Die Beweislage ist erdrückend: Wir sind nachweislich beziehungsunfähig. Zumindest wenn man Literatur und Wissenschaft Glauben schenkt. Nicht umsonst diskutiert Michael Nast in seinem Buch „Generation beziehungsunfähig“, ob die Liebe nur ein Mythos ist. Paartherapeut Ulrich Clement zufolge ist es sogar wahrscheinlicher, dass eine Beziehung scheitert, als dass sie hält. Unzählige Beispiele aus dem wahren Leben bestätigen das.

Offensichtlich schaffen wir es nicht, eine Beziehung dauerhaft aufrecht zu halten. Wäre Beziehungslegasthenie eine wissenschaftlich anerkannte Krankheit, hätten die meisten unter uns wohl eine umfangreiche Patientenakte. Und einen zertifizierten Beweis dafür, dass sie für ihre Beziehungseskapaden gar nicht verantwortlich sein können.

Beziehungen 4.0

Vielleicht sollten wir uns einfach damit abfinden, dass wir nicht beziehungsfähig sind. Dass jede Beziehung endlich ist und uns nur für begrenzte Zeit Glück und Erfüllung bringt. Dass unser Liebesleben lediglich aus einer Aneinanderreihung von Beziehungen besteht, die alle irgendwann ihr Haltbarkeitsdatum erreichen. Ein lebenslanges „Beziehungs-Hop-on-Hop-off“.

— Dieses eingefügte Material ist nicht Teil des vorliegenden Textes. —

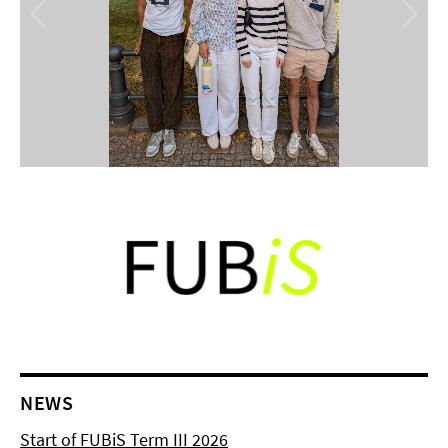
NEWS
Start of FUBiS Term III 2026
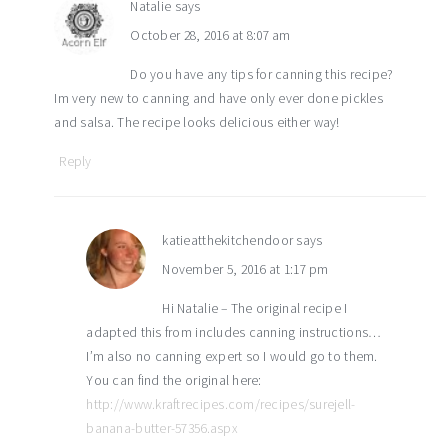
Natalie
says
October 28, 2016 at 8:07 am
Do you have any tips for canning this recipe?
Im very new to canning and have only ever done pickles
and salsa. The recipe looks delicious either way!
Reply
katieatthekitchendoor
says
November 5, 2016 at 1:17 pm
Hi Natalie – The original recipe I
adapted this from includes canning instructions…
I’m also no canning expert so I would go to them.
You can find the original here:
http://www.kraftrecipes.com/recipes/surejell-
banana-butter-57356.aspx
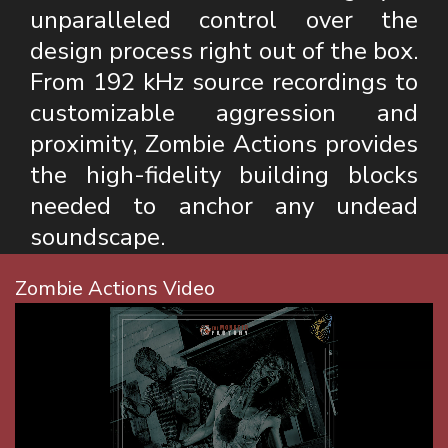
unparalleled control over the
design process right out of the box.
From 192 kHz source recordings to
customizable aggression and
proximity, Zombie Actions provides
the high-fidelity building blocks
needed to anchor any undead
soundscape.
Zombie Actions Video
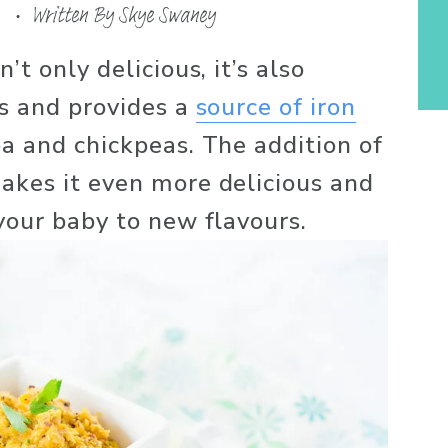
Written By
Skye Swaney
t only delicious, it’s also 
s and provides a 
source of iron
a and chickpeas. The addition of 
kes it even more delicious and 
your baby to new flavours. 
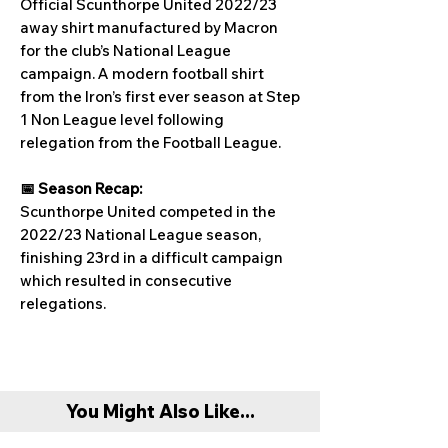
Official Scunthorpe United 2022/23
away shirt manufactured by Macron
for the club’s National League
campaign. A modern football shirt
from the Iron’s first ever season at Step
1 Non League level following
relegation from the Football League.
📅 Season Recap:
Scunthorpe United competed in the
2022/23 National League season,
finishing 23rd in a difficult campaign
which resulted in consecutive
relegations.
You Might Also Like...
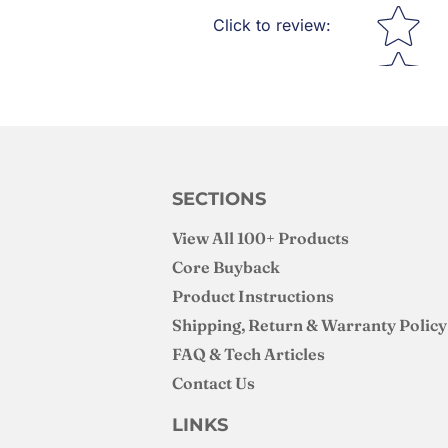
Star rating
Click to review
:
SECTIONS
View All 100+ Products
Core Buyback
Product Instructions
Shipping, Return & Warranty Policy
FAQ & Tech Articles
Contact Us
LINKS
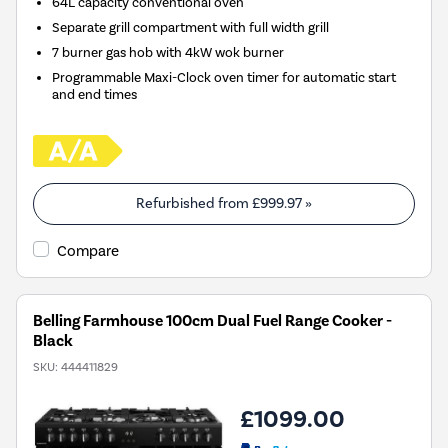
64L capacity conventional oven
Separate grill compartment with full width grill
7 burner gas hob with 4kW wok burner
Programmable Maxi-Clock oven timer for automatic start
and end times
Refurbished from
£999.97
»
Compare
Belling Farmhouse 100cm Dual Fuel Range Cooker -
Black
SKU:
444411829
£1099.00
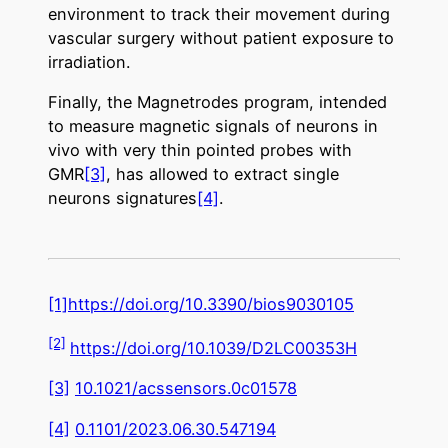
environment to track their movement during
vascular surgery without patient exposure to
irradiation.
Finally, the Magnetrodes program, intended
to measure magnetic signals of neurons in
vivo with very thin pointed probes with
GMR
[3]
, has allowed to extract single
neurons signatures
[4]
.
[1]
https://doi.org/10.3390/bios9030105
[2]
https://doi.org/10.1039/D2LC00353H
[3]
10.1021/acssensors.0c01578
[4]
0.1101/2023.06.30.547194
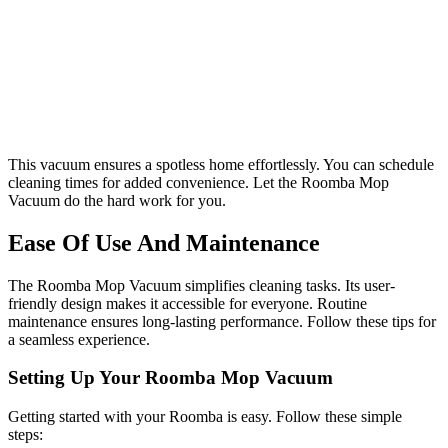
This vacuum ensures a spotless home effortlessly. You can schedule
cleaning times for added convenience. Let the Roomba Mop
Vacuum do the hard work for you.
Ease Of Use And Maintenance
The Roomba Mop Vacuum simplifies cleaning tasks. Its user-
friendly design makes it accessible for everyone. Routine
maintenance ensures long-lasting performance. Follow these tips for
a seamless experience.
Setting Up Your Roomba Mop Vacuum
Getting started with your Roomba is easy. Follow these simple
steps:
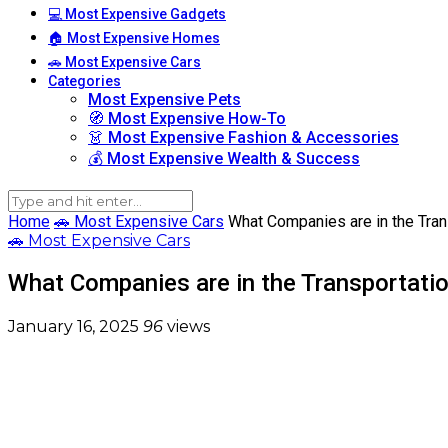
💻 Most Expensive Gadgets
🏠 Most Expensive Homes
🚗 Most Expensive Cars
Categories
Most Expensive Pets
🧭 Most Expensive How-To
👗 Most Expensive Fashion & Accessories
💰 Most Expensive Wealth & Success
Home
🚗 Most Expensive Cars
What Companies are in the Tran
🚗 Most Expensive Cars
What Companies are in the Transportatio
January 16, 2025
96
views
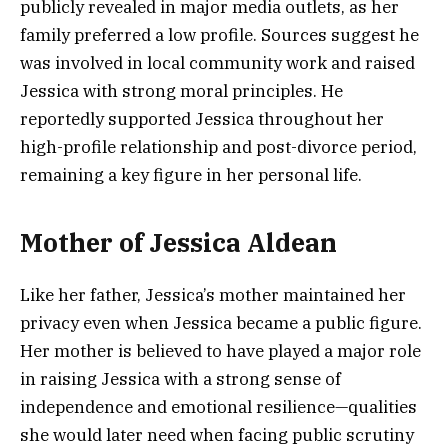
publicly revealed in major media outlets, as her
family preferred a low profile. Sources suggest he
was involved in local community work and raised
Jessica with strong moral principles. He
reportedly supported Jessica throughout her
high-profile relationship and post-divorce period,
remaining a key figure in her personal life.
Mother of Jessica Aldean
Like her father, Jessica’s mother maintained her
privacy even when Jessica became a public figure.
Her mother is believed to have played a major role
in raising Jessica with a strong sense of
independence and emotional resilience—qualities
she would later need when facing public scrutiny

Aus der Traum von der echten, bedingungslosen Liebe? Wenn man sich die vom Statistischen Bundesamt veröffentlichten Scheidungsraten der letzten Jahre vor Augen hält (166199 in ganz Deutschland, Stand: 2014) und bedenkt, wie „Liebe“ heutzutage interpretiert und gelebt wird, wahrscheinlich schon: Friends-with-benefits, On-Off- oder reine Zweckbeziehungen – die Beziehungsmodelle 4.0 sozusagen. Ewige Liebe war gestern und scheint in der modernen Welt nichts weiter als eine naive Wunschvorstellung zu sein.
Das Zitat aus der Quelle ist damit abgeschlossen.